DATASET ENTRIES
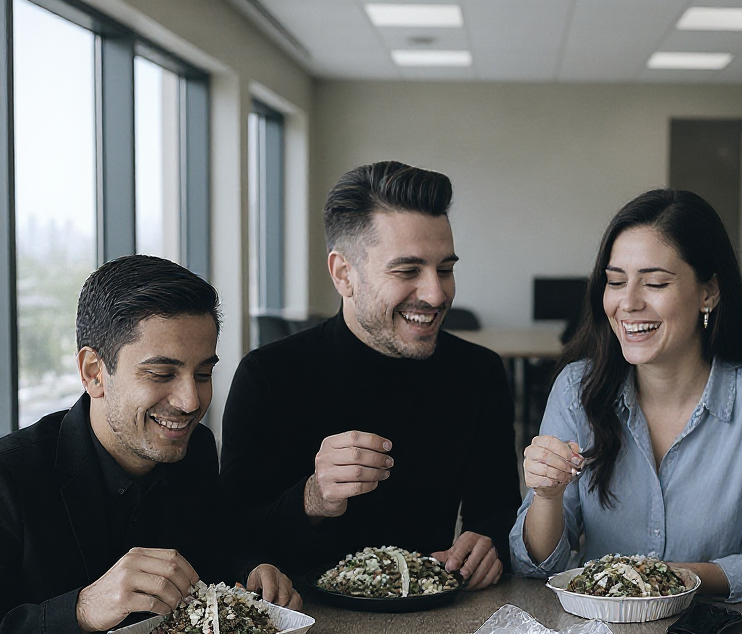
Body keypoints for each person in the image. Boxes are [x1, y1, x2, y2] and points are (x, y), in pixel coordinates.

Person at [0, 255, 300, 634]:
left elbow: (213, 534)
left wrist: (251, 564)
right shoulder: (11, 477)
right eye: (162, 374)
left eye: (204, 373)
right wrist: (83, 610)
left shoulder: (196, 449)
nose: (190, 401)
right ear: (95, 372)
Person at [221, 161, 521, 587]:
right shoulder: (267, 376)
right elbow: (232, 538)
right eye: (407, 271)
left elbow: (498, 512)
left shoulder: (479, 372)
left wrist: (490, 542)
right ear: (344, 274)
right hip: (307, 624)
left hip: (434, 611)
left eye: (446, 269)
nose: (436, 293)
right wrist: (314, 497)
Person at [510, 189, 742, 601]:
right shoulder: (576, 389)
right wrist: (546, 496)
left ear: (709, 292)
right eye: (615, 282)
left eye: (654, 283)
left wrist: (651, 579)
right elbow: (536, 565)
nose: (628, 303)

* * *

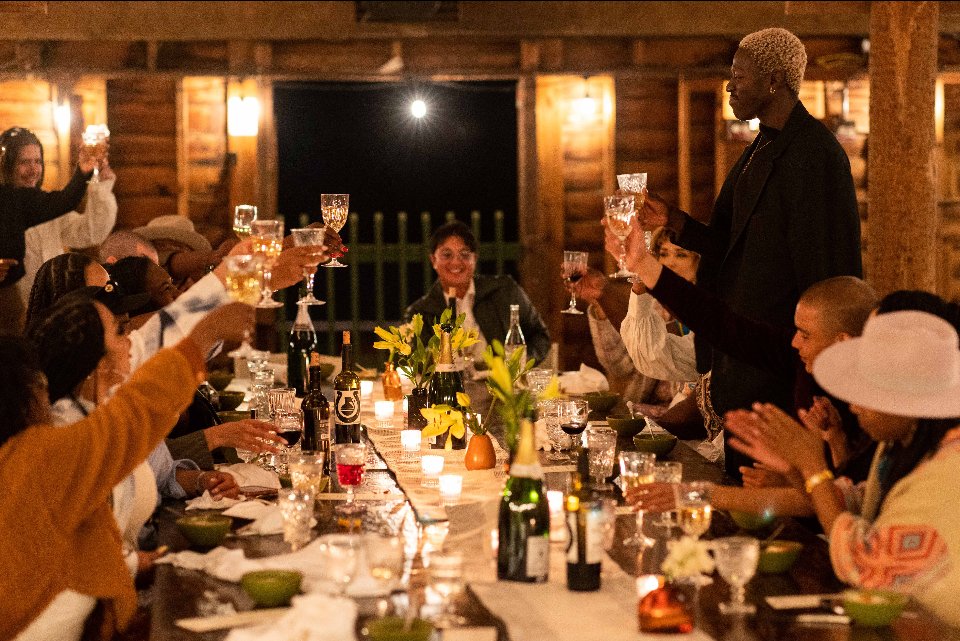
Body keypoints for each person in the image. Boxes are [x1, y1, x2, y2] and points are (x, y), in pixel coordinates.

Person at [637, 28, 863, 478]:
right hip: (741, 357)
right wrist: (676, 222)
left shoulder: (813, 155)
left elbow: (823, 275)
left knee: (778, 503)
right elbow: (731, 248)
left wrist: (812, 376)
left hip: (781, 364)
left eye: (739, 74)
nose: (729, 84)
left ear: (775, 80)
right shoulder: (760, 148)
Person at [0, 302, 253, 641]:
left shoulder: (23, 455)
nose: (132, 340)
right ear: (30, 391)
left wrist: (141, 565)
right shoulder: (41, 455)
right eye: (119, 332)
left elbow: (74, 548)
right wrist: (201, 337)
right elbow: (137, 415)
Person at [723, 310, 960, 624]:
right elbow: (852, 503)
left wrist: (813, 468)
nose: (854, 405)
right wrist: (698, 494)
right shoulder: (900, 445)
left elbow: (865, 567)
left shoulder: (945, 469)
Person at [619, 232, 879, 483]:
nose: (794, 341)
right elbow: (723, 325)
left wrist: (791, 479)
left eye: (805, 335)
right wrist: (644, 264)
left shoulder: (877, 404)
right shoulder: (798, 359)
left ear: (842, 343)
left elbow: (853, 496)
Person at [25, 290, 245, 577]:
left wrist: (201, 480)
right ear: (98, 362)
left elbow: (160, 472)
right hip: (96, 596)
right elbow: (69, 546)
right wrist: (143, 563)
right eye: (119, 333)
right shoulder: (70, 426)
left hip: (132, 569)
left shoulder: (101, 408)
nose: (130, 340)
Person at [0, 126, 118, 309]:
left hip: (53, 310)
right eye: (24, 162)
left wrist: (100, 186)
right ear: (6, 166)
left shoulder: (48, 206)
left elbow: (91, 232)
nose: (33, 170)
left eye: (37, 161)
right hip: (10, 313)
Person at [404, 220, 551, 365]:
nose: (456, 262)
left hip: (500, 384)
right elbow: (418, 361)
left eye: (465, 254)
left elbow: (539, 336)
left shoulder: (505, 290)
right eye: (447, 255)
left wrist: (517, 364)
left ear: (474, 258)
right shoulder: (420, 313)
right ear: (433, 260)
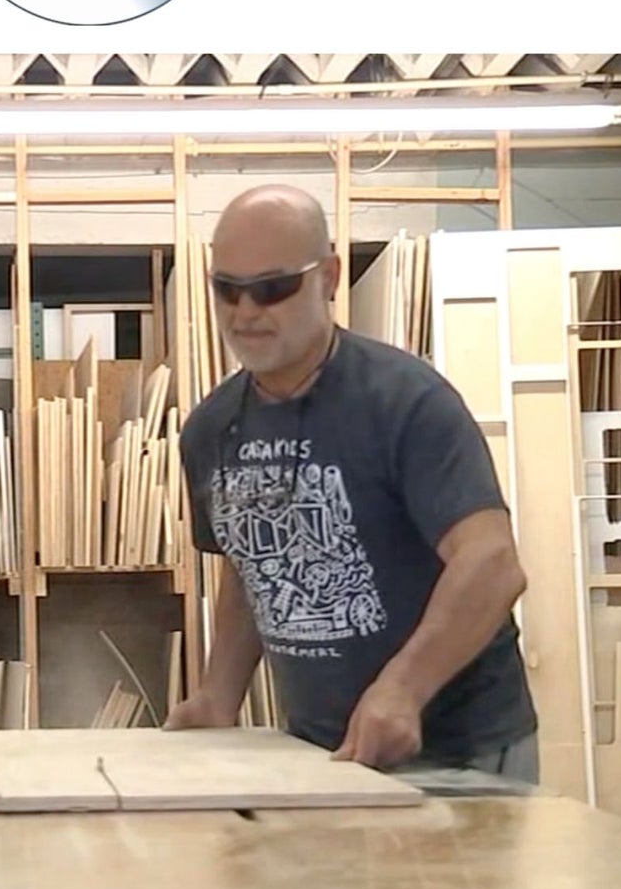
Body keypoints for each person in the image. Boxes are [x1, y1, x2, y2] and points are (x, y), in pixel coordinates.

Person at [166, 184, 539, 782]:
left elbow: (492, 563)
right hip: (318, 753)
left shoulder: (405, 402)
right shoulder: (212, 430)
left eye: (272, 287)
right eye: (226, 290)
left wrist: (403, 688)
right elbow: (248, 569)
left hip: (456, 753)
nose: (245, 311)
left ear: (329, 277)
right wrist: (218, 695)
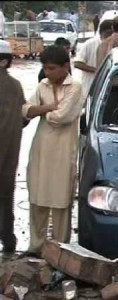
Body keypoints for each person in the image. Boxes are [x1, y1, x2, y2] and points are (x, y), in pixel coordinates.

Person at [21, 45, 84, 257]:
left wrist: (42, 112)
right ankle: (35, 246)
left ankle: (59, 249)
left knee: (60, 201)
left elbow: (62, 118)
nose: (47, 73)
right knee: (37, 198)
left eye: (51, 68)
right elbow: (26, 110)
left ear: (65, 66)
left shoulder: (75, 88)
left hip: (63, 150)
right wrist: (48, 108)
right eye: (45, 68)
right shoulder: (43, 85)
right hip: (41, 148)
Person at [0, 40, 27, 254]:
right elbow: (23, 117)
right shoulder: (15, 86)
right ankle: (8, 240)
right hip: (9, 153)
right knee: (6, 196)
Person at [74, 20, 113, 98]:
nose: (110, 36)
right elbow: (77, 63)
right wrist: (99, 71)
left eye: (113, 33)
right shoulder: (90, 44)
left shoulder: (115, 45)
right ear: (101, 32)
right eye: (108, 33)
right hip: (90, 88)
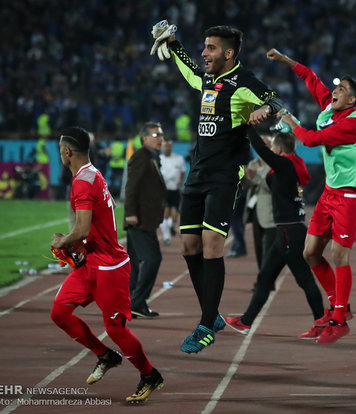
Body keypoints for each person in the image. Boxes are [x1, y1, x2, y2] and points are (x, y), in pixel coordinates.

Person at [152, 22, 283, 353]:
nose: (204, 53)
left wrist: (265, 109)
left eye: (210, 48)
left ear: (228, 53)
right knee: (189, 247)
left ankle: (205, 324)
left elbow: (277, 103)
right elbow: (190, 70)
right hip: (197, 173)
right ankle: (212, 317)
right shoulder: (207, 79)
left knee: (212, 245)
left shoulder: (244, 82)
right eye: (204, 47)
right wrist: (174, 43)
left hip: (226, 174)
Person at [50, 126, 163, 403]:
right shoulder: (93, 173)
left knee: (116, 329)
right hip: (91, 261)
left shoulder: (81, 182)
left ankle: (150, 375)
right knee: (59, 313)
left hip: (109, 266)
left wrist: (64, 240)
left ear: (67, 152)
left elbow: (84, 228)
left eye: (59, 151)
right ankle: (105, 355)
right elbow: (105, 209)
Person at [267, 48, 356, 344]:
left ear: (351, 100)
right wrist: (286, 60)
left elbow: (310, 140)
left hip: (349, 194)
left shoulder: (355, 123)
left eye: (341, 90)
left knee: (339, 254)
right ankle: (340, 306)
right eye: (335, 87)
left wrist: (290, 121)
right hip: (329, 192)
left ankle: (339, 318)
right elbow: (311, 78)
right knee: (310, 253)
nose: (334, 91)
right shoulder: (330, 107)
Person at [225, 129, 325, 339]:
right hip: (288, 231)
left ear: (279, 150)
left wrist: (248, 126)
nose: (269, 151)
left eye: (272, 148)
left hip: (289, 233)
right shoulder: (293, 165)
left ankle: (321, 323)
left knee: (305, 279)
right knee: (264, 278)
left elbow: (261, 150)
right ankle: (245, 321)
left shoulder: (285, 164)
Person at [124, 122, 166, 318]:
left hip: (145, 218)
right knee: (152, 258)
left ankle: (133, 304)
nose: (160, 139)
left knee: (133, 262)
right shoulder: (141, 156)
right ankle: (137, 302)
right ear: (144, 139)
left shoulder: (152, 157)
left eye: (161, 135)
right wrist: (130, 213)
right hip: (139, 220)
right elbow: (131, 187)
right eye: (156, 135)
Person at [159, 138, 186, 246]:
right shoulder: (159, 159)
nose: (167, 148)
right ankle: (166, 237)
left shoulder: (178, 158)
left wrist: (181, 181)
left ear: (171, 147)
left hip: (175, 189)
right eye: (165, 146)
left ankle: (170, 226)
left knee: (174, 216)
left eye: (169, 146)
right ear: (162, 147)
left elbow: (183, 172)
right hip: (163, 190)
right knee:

DIRECTIONS FOR THIS TASK
Please repeat, exactly as written, the lines in the records above, starting with the one that has "right hip: (90, 88)" and going on through the one that has "left ear: (228, 53)". Pictures are to be left out.

OUTPUT FOR THIS TASK
right hip: (90, 88)
Body keypoints for each person in the image. Boxes are [x1, y1, x2, y2] and points are (x, y), in pixel coordinates.

Person at [152, 22, 283, 353]:
nose: (204, 53)
left wrist: (265, 109)
left eye: (210, 48)
left ear: (228, 53)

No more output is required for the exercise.